In the passage on gut bacteria and liver metabolites, which models were used to observe metabolite changes after the CM and FCM interventions?

Segment Start: Text passage

The critically relevant metabolic pathways associated with microorganisms in rats can also be identified via KEGG function prediction analysis of rat gut bacteria. The bacterial communities in the intestines of the CM group were enriched mostly in pathways connected with apoptosis-fly, P13K-Akt, IL-17, estrogen, progesterone-mediated oocyte maturation, antigen processing and presentation, and other related pathways, as illustrated in Figure 6d,e. The FCM group was enriched in other glycan degradation, lysosom, glycosphingolipid biosynthesis/globo and isoglobo series, various types of n-glycan biosynthesis, and other pathways. Additionally, a substantial positive correlation existed between group M and pathways involved in bacterial chemotaxis and flagellar assembly.

4.5. Effects of CM and FCM on Liver Metabolites in Mice

Metabolomics has become one of the more popular research methods in recent years and can aid in our understanding of the metabolic pathways and pathological processes of metabolites associated with various diseases. The major intestinal flora enrichment pathways and hepatic metabolites in ALD rats can be further identified by non-target metabolic analysis, which can also provide insight into the reversible benefits of CM and FCM on alcohol-addicted liver damage. Liver tissues from different groups were subjected to off-target metabolic analyses. After CM and FCM interventions, metabolite changes were observed via PCA and OPLS-DA models. Substantial changes were observed in the model group compared with the other groups.

Segment End: Text passage
Segment Start: Information provided

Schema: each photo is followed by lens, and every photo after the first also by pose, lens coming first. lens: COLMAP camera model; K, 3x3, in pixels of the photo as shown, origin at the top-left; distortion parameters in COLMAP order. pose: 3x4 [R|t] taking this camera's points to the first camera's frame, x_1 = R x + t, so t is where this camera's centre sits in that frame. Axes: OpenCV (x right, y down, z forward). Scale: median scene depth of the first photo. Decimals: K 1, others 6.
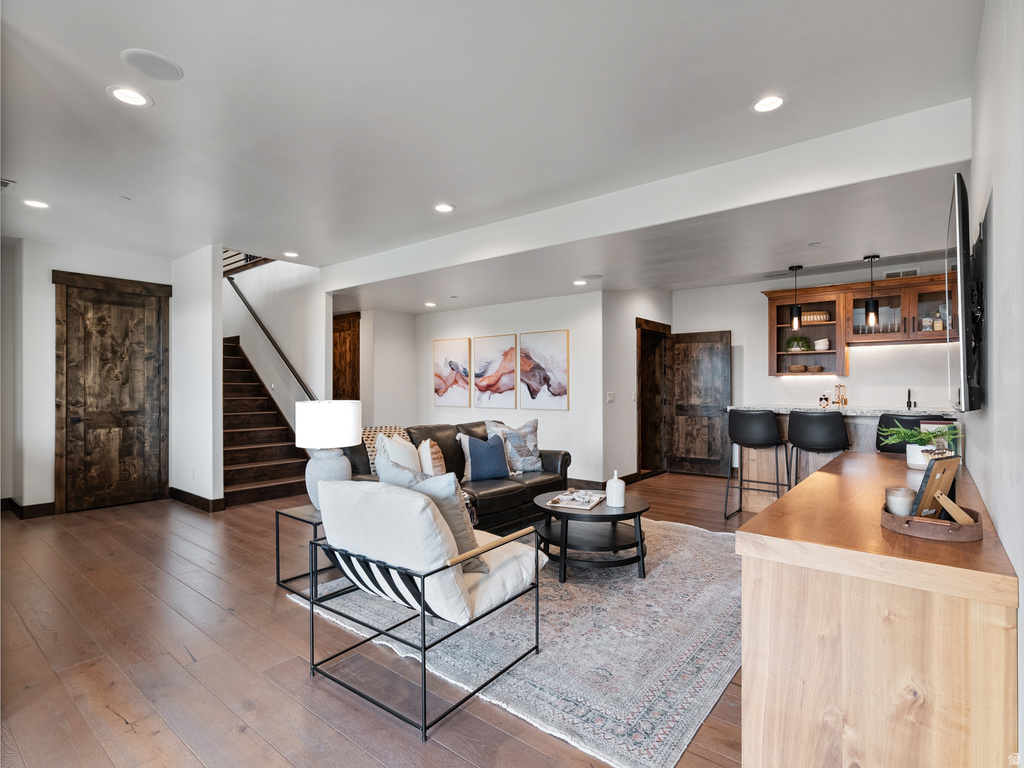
lens RADIAL K [[520.5, 0, 514.4], [0, 520.5, 384.1], [0, 0, 1]] dist [-0.010847, 0.002756]
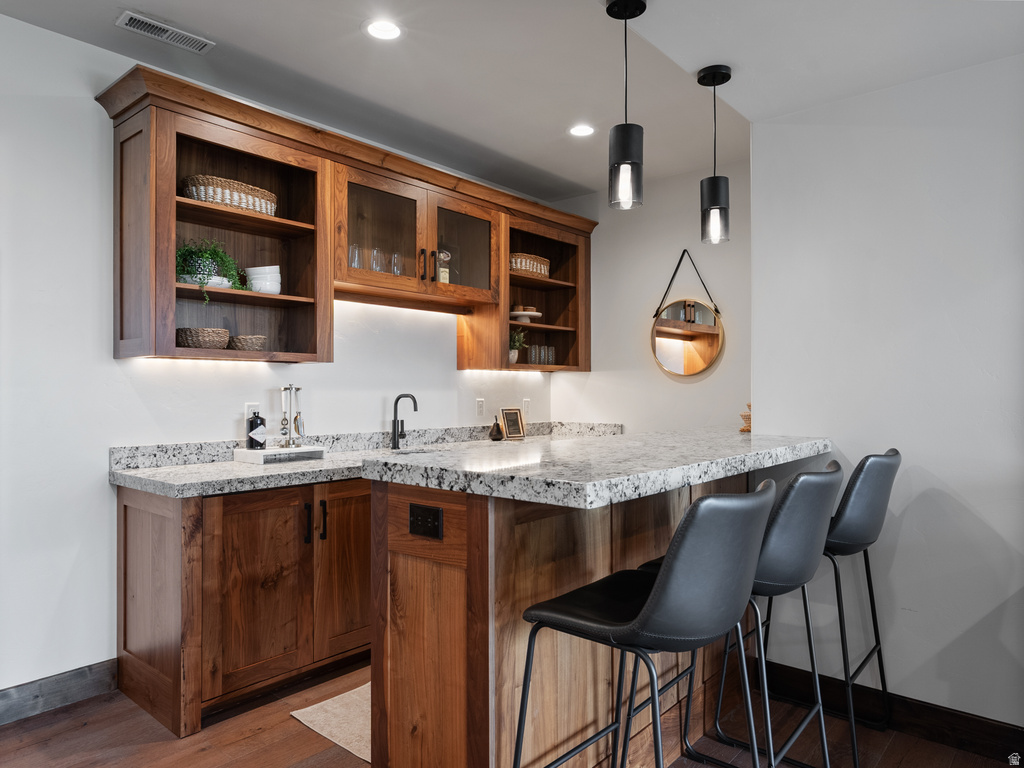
lens RADIAL K [[660.7, 0, 512.8], [0, 660.7, 388.0], [0, 0, 1]] dist [0.001755, 0.002113]
pose [[0.024715, 0.005858, 0.999677, 0.118194], [-0.004442, 0.999974, -0.005750, 0.005016], [-0.999685, -0.004298, 0.024740, 0.821744]]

Segment End: Information provided

**Response to this task:** PCA and OPLS-DA models were used.